New analysis questions whether the scheme expanded access or simply accelerated buyers already in the market
The Help to Buy equity loan scheme has come under fresh scrutiny after new analysis suggested it disproportionately benefited higher-income borrowers, prompting renewed questions over whether it expanded access to homeownership or simply accelerated buyers already in a position to purchase.
The findings indicate that many of those who used the scheme may have been able to buy without support, raising questions about whether it materially widened access to the housing market.
Brokers, however, say that view risks overlooking the conditions the scheme was introduced into.
Rhys Edwards (pictured top), mortgage consultant at Brooks Financial, said Help to Buy played a critical role in restoring confidence following the credit crunch, particularly in the new-build sector.
“Help to Buy was essential when it was first introduced. Coming in the aftermath of the credit crunch, it gave lenders the confidence to lend on new-build properties and helped buyers bridge the gap between what they had saved and what was required to purchase a newly built home.”
At the time, higher deposit requirements meant many buyers were unable to access new-build properties without additional support.
“The scheme made many properties achievable for clients who did not have the level of deposit banks were demanding for new builds at the time. For my London clients in particular, the 40% equity loan proved transformational, making home ownership possible where it otherwise would not have been.”
Edwards said the scheme’s primary effect was to bring forward homeownership rather than fundamentally expand the pool of buyers.
“In my view, Help to Buy accelerated access to home ownership. Many buyers simply did not have the 25% or even 15% deposits typically required, and the scheme enabled them to purchase much sooner than would otherwise have been possible.”
That distinction is now central to the debate. If schemes primarily accelerate demand rather than broaden access, their long-term impact becomes more limited.
Since the scheme ended, lenders have moved to fill part of that gap, particularly through higher loan-to-value lending.

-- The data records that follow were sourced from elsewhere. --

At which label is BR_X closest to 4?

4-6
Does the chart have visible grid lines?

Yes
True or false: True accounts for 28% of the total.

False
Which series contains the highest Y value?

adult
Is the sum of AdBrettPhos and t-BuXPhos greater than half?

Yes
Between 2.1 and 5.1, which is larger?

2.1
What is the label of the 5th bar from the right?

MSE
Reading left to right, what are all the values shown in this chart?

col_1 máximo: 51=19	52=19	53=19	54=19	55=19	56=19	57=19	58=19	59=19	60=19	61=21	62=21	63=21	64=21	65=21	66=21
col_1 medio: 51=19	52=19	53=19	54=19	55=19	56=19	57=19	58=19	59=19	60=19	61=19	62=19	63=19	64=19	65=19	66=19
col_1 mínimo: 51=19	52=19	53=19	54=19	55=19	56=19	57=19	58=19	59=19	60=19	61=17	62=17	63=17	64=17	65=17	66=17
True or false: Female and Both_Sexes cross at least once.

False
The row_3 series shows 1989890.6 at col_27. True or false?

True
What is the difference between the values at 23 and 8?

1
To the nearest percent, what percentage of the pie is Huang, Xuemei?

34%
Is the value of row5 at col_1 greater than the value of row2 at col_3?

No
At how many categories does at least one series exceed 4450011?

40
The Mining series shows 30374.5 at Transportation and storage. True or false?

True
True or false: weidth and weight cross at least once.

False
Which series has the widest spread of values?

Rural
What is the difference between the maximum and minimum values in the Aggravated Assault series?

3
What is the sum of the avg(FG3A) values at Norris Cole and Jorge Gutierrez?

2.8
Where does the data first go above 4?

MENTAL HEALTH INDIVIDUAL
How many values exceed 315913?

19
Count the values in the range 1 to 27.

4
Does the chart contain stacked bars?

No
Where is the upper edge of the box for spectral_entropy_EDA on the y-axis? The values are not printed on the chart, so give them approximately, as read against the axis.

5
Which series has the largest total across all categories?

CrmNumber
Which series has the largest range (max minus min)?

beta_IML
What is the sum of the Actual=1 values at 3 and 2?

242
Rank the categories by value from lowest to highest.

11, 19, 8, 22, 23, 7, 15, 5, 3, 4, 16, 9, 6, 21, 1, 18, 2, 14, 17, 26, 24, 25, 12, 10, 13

“Since the scheme ended, lenders have stepped up. They are now supporting first-time buyers and new-build purchases with lending of up to 95%, including on flats, helping to bridge the gap left by Help to Buy’s withdrawal.”
The shift has reduced the immediate need for a direct replacement, but has also highlighted some of the longer-term challenges linked to the equity loan structure.
“In the current market, however, I do not believe a direct replacement scheme is necessary. One of the challenges we now see is that some clients became stuck trying to repay their Help to Buy loans. After the initial five-year period, a number have struggled to raise the funds needed to settle the loan due to insufficient equity in their property.”
The debate now centres on whether future support should focus on expanding access to homeownership, or risk repeating a model that primarily brought forward demand.